## Exercise objective
Echo back everything from the line containing "Leve EXP (x1000)" down to the line containing "Which label corresponds to the largest", both included, without altering a character.

## Data in this exercise
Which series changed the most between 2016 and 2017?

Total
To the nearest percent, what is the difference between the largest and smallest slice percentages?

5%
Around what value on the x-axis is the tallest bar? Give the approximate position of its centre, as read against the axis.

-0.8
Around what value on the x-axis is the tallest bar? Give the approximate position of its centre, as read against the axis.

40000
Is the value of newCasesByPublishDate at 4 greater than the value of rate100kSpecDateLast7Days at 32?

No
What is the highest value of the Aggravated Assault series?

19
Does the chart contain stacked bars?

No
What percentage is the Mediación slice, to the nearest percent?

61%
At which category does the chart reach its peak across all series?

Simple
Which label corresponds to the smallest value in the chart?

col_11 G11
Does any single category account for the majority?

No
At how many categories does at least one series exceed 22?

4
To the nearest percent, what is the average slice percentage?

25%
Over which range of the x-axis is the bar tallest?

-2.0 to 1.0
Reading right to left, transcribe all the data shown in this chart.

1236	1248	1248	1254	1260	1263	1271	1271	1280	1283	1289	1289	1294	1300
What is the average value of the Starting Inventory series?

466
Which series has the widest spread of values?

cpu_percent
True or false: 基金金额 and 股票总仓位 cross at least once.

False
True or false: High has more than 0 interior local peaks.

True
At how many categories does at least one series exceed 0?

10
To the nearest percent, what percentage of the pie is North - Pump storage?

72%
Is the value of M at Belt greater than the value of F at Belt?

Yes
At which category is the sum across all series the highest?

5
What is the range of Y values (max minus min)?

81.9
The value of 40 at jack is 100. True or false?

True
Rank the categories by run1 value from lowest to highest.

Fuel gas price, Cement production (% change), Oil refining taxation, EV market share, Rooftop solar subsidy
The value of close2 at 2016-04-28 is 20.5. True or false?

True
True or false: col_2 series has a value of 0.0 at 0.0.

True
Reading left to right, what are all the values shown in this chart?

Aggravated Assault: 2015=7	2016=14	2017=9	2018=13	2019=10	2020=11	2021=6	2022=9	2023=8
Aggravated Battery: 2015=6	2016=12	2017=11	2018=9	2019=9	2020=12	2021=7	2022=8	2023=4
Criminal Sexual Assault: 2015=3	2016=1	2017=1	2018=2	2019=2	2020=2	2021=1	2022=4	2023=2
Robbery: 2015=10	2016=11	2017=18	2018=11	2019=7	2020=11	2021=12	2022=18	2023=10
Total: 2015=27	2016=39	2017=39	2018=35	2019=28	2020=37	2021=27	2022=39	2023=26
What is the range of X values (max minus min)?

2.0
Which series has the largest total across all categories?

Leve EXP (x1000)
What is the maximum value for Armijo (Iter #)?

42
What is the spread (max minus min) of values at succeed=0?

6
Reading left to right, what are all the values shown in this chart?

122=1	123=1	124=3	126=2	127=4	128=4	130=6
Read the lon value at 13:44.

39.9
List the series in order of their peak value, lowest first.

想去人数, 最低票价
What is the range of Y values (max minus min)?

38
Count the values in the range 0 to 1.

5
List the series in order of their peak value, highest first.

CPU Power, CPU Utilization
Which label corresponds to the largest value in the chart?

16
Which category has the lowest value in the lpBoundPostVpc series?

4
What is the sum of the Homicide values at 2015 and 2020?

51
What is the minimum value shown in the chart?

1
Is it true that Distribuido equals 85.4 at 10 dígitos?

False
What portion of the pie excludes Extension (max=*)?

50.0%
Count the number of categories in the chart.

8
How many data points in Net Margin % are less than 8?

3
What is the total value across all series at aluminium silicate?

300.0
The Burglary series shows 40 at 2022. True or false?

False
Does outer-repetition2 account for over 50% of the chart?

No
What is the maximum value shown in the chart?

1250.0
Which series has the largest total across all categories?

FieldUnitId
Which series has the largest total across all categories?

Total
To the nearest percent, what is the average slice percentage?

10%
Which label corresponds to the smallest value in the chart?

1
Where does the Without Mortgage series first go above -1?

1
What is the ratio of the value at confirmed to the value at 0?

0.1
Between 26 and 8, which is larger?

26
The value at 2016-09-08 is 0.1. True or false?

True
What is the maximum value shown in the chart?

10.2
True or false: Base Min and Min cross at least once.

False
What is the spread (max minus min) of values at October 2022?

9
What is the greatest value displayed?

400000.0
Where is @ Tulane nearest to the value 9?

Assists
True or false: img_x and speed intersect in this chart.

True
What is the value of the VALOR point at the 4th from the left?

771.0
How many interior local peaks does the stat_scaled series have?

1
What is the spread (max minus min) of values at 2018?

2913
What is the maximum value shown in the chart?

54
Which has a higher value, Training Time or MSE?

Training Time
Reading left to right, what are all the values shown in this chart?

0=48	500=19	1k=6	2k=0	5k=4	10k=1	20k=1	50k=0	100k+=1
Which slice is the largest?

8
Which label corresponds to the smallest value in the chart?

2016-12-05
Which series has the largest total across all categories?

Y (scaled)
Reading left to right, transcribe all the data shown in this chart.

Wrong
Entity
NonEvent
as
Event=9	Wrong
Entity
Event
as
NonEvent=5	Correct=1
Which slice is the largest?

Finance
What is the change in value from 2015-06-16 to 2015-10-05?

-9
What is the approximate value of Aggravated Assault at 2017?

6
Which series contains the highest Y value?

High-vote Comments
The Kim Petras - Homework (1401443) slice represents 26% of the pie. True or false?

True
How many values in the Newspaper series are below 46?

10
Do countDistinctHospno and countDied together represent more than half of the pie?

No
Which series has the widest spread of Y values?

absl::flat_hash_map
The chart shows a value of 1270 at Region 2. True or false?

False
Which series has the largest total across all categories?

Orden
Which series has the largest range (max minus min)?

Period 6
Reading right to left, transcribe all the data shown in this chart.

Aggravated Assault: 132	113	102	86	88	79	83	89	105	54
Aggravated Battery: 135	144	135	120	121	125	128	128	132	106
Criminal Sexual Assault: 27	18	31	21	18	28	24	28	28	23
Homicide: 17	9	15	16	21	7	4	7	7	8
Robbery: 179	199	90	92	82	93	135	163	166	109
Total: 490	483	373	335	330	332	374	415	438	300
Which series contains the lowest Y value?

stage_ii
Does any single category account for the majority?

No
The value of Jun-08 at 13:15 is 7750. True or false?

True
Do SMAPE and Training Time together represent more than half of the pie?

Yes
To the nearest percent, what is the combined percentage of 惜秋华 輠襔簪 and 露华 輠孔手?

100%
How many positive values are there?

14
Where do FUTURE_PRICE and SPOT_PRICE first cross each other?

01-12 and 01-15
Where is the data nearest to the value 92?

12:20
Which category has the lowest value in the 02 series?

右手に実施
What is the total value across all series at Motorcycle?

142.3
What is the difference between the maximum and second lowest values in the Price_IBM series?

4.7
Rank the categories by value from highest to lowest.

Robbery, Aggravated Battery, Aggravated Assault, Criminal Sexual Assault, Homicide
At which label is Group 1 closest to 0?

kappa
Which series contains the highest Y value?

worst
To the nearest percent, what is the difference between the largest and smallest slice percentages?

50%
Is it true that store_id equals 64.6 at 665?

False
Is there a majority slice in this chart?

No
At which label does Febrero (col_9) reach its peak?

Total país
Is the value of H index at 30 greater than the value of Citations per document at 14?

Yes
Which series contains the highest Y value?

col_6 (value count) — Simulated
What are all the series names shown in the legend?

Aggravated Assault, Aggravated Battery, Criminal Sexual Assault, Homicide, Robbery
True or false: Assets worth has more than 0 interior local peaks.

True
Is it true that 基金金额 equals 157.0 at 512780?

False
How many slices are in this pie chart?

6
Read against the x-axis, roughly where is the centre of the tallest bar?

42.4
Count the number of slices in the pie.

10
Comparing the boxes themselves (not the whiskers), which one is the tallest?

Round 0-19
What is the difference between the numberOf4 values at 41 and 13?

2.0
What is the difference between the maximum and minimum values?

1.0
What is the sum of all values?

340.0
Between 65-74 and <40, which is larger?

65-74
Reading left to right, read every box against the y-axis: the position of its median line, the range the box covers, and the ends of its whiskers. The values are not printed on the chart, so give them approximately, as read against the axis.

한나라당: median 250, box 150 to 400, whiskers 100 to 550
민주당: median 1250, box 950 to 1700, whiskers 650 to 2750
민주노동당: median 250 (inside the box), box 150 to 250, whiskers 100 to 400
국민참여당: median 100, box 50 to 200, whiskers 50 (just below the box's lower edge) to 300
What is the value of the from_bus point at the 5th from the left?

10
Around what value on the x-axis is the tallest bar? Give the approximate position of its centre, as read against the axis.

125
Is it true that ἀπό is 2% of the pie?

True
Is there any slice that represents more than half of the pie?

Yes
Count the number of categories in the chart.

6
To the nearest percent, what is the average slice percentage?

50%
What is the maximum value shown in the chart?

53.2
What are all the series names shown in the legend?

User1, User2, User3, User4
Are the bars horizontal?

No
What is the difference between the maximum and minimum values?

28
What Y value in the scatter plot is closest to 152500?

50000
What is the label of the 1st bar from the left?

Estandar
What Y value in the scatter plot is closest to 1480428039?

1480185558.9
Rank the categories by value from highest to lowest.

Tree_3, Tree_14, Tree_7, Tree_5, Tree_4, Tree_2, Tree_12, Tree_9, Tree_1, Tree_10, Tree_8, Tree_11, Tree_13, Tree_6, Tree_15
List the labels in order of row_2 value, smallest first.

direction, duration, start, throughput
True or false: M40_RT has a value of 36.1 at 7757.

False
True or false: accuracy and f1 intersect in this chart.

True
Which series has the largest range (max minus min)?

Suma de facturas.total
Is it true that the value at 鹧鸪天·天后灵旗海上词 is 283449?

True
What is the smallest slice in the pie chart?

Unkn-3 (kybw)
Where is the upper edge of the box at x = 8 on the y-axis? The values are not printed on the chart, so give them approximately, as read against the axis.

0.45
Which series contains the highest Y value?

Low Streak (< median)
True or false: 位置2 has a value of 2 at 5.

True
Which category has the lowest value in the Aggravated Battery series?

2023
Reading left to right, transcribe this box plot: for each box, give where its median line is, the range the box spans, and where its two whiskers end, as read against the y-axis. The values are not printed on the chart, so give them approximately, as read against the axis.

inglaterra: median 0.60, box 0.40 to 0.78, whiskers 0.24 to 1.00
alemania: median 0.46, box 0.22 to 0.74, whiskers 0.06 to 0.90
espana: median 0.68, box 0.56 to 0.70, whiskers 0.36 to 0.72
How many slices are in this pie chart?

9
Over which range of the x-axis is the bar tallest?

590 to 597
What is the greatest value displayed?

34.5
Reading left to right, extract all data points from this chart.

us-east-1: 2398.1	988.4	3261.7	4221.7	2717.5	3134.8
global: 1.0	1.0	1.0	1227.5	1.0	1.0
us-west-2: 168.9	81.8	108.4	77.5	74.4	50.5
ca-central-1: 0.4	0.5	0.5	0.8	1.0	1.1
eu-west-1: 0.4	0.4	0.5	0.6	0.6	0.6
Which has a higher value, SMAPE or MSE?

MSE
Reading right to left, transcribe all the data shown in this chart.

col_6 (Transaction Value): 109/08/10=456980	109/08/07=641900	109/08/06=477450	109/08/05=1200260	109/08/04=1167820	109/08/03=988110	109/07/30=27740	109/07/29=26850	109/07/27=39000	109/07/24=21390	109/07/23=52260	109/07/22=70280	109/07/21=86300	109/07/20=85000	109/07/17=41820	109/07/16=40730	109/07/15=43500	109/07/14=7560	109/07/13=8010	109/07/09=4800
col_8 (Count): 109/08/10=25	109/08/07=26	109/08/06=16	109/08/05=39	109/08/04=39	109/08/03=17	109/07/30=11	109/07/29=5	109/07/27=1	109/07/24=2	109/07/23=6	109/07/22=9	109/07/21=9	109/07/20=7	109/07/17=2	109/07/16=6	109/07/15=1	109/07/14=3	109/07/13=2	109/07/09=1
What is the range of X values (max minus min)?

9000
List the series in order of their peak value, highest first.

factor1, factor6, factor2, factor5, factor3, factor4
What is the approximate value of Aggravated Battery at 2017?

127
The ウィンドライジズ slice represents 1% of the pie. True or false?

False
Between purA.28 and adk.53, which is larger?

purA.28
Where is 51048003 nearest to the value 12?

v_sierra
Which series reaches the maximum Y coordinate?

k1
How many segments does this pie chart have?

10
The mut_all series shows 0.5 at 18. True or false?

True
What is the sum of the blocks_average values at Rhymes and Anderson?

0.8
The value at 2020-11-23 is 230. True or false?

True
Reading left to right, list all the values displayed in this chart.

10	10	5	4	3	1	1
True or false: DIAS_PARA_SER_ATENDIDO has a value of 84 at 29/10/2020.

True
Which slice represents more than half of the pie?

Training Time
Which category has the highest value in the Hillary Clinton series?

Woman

## Answer section
Leve EXP (x1000)
What is the maximum value for Armijo (Iter #)?

42
What is the spread (max minus min) of values at succeed=0?

6
Reading left to right, what are all the values shown in this chart?

122=1	123=1	124=3	126=2	127=4	128=4	130=6
Read the lon value at 13:44.

39.9
List the series in order of their peak value, lowest first.

想去人数, 最低票价
What is the range of Y values (max minus min)?

38
Count the values in the range 0 to 1.

5
List the series in order of their peak value, highest first.

CPU Power, CPU Utilization
Which label corresponds to the largest value in the chart?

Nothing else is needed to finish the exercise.